このことを否定するものではないが、新型コロナウイルス感染後、アピールの機会は減っている。
承知のとおり、今は顔を合わせなくても業務を進めることができるようにみんなで工夫し、業務の効率化を図っているからだ。

 

その結果、自分の存在をアピールすることを目的にすると、たえず目の前にアピールする相手が必要だということがわかってきた。

 

それと同時に、自分の存在をアピールするということは自分を軸に考えていることであり、相手を軸に置くビジネスマナーのスピリットとは相いれないものだったということもわかってきた。

 

自分の存在をアピールしたいというならば、最初からそれを目的とするのではなく、ビジネスマナーを適切に行った結果として求めるものだったに違いない。

 

 

このことについて、発行部数500万部を超えた経営の神様松下幸之助氏の著書『道をひらく』のなかに、次の貴重な言葉が載っている。

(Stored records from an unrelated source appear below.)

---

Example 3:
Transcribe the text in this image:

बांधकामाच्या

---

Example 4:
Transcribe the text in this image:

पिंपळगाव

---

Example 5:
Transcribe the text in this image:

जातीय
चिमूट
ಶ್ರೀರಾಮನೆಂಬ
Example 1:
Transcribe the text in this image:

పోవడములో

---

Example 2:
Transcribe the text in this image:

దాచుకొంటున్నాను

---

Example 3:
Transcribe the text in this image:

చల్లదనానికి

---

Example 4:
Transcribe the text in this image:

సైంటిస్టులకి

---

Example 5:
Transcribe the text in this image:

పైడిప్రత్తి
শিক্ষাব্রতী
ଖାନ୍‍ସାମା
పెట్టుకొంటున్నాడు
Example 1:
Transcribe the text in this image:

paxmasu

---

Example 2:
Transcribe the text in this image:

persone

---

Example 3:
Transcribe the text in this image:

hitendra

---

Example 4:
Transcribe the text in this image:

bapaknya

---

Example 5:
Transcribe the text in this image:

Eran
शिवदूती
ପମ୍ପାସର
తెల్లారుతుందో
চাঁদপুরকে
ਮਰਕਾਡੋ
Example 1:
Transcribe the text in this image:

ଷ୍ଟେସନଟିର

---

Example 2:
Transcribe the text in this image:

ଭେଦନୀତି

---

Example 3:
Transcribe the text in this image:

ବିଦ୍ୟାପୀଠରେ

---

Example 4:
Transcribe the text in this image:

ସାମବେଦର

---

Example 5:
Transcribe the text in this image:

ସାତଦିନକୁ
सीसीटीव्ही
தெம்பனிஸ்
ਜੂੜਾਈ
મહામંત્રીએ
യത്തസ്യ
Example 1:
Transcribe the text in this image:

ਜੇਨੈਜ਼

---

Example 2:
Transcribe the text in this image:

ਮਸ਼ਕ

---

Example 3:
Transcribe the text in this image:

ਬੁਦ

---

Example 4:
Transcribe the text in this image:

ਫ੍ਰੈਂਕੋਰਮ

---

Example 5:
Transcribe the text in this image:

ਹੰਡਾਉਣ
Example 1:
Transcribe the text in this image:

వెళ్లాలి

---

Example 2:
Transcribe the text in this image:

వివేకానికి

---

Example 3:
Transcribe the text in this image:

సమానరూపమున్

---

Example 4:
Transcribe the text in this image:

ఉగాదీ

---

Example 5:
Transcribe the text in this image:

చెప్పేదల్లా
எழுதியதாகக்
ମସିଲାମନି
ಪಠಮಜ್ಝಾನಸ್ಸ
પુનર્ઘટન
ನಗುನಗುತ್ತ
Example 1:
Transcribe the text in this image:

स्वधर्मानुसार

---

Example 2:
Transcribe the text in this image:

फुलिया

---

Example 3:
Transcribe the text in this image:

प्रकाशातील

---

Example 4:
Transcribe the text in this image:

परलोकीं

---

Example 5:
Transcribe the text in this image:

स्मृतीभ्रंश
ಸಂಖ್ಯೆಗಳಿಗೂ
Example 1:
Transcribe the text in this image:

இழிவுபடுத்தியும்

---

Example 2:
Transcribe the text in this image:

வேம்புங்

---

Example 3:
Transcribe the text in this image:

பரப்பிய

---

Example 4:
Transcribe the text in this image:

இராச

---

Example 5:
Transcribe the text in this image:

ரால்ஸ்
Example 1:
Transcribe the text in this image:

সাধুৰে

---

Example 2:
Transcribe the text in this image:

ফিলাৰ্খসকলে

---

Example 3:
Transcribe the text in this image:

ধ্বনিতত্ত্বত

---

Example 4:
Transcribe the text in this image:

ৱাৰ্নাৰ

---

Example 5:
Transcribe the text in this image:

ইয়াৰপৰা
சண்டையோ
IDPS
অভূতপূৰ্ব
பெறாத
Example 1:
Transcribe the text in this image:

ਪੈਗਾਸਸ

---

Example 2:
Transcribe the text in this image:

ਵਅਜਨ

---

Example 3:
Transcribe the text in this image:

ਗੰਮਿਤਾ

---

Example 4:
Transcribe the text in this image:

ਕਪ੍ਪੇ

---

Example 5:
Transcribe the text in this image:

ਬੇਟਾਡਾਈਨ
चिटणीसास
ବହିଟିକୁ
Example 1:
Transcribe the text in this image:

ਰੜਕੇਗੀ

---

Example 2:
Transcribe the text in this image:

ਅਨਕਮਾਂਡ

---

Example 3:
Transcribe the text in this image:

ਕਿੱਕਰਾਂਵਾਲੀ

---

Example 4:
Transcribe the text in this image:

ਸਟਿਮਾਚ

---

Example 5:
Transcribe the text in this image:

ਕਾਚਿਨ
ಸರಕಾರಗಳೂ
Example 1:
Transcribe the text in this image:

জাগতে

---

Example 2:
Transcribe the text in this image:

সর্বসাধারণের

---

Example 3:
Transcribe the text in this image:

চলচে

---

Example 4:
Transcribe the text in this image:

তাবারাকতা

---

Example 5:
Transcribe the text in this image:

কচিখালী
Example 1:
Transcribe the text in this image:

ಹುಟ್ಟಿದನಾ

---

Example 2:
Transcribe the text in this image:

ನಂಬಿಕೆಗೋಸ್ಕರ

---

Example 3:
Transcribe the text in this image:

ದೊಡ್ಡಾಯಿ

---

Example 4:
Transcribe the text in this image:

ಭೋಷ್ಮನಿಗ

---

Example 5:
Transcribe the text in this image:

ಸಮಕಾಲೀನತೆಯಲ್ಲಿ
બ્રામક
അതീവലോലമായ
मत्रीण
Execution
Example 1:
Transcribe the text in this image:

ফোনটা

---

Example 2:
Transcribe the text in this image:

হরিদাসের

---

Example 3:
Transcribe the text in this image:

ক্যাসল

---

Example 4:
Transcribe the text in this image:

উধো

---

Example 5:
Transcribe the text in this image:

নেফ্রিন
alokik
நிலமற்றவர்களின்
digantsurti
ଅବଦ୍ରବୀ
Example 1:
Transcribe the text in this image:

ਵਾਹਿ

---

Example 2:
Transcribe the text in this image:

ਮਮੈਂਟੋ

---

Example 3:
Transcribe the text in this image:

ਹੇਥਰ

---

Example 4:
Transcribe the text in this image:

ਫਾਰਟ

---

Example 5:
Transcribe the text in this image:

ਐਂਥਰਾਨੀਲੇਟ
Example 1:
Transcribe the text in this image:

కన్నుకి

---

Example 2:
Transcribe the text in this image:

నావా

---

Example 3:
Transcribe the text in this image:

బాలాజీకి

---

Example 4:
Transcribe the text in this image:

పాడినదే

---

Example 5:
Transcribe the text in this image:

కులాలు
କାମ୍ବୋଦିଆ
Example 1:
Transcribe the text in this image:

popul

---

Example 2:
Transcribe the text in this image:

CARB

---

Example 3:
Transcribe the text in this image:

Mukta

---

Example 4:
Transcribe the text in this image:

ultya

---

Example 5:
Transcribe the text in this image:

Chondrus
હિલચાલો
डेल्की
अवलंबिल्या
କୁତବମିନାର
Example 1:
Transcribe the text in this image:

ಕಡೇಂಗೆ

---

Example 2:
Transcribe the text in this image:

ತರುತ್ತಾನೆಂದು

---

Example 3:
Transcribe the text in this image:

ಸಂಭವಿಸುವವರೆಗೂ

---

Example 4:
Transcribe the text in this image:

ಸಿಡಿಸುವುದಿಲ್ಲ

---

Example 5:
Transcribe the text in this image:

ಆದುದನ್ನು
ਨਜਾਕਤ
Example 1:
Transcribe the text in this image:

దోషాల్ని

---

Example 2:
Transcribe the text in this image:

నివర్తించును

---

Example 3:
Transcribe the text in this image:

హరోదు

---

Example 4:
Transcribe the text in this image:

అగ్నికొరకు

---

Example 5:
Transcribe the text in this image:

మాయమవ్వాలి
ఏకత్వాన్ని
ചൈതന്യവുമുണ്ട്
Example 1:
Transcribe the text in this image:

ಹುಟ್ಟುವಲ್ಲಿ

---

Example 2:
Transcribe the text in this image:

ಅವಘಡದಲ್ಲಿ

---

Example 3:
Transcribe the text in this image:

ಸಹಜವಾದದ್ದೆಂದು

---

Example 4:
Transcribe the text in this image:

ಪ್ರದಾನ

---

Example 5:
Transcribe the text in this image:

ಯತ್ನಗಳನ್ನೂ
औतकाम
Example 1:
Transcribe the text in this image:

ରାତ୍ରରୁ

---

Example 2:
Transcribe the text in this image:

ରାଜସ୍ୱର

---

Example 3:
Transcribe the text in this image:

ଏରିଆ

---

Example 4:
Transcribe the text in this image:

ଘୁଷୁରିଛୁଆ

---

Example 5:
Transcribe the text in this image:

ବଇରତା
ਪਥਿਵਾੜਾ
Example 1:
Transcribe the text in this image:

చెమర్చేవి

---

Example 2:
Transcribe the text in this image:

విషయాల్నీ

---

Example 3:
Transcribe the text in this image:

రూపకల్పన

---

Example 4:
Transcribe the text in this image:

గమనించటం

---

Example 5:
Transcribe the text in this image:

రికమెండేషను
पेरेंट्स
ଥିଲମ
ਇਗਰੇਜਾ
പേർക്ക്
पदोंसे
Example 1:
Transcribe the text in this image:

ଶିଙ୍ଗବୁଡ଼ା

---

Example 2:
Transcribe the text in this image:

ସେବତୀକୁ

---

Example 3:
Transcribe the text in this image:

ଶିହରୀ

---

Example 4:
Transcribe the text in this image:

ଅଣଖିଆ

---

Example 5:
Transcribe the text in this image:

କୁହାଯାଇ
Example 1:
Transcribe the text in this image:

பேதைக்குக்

「善かれと思って、はからったことが、善かれと思ったようにはならなくて、思いもかけぬ反対の結果を生み出すことが、しばしばある。
………
やっぱりそこには、何らかの策を弄したという跡が目に映るのである」

 

 

ビジネスマナーについても、同じことが言える。
自分の存在をアピールすることを目的とした場合、それは策として人の目に映るということだ。

 

 

自分の存在をアピールすることを狙いとしているかどうかは、ある局面で出る。
たとえばビジネスマナーの本に記載されている自己紹介の場面だ。

 

自己紹介はビジネスのなかで与えられた数少ない自分のための時間だ。
自分に与えられた時間だから、自分のアピールに存分つかうという人もいるかもしれない。

 

一方、自分に与えられた時間とはいえ、みんなの時間と考える人もいるかもしれない。
あるいは、他の人も自己紹介する場合、他の人が自己紹介する時間のことまで考える人もいるかもしれない。

 

ビジネスマナーは人への思いやりと言いつつも、こんなところで考え方の差が出るのだ。

 

 

考えてみれば、自己紹介はこれからコミュニケーションをとらなければならない人に自分を知ってもらうことだ。
必要な観点は、相手がそのことを知らないとコミュニケーションに支障をきたすかどうかということである。
ここでも視点は相手なのだ。

 

重要なことは、こんなこともコロナ以前にはあまり深く考えることがなく、よくわからないでいたということだ。

 

 

自分の存在をアピールすることをビジネスマナーの目的にしていると、たえず目の前に自分を認めてくれる相手が必要になる。
しかし、これからの時代、自分の前にたえず人がいるとは限らない。
自分の存在をアピールすることを目的としていると、アピールすること自体が成り立たなくなってしまうのだ。

 

だが、目の前に相手がいなくても、相手を思いやることはできる。
目の前に相手がいても、いなくても、相手を思いやる気持ちをもつことが、これからのビジネスマナーだ。

 

 

 

ビジネスマナーのスピリットは相手への思いやり
目の前に相手にいても、いなくても……

 

 

下記記事も参考にしてください。

そのビジネスマナー、「見せ方」になっていませんか?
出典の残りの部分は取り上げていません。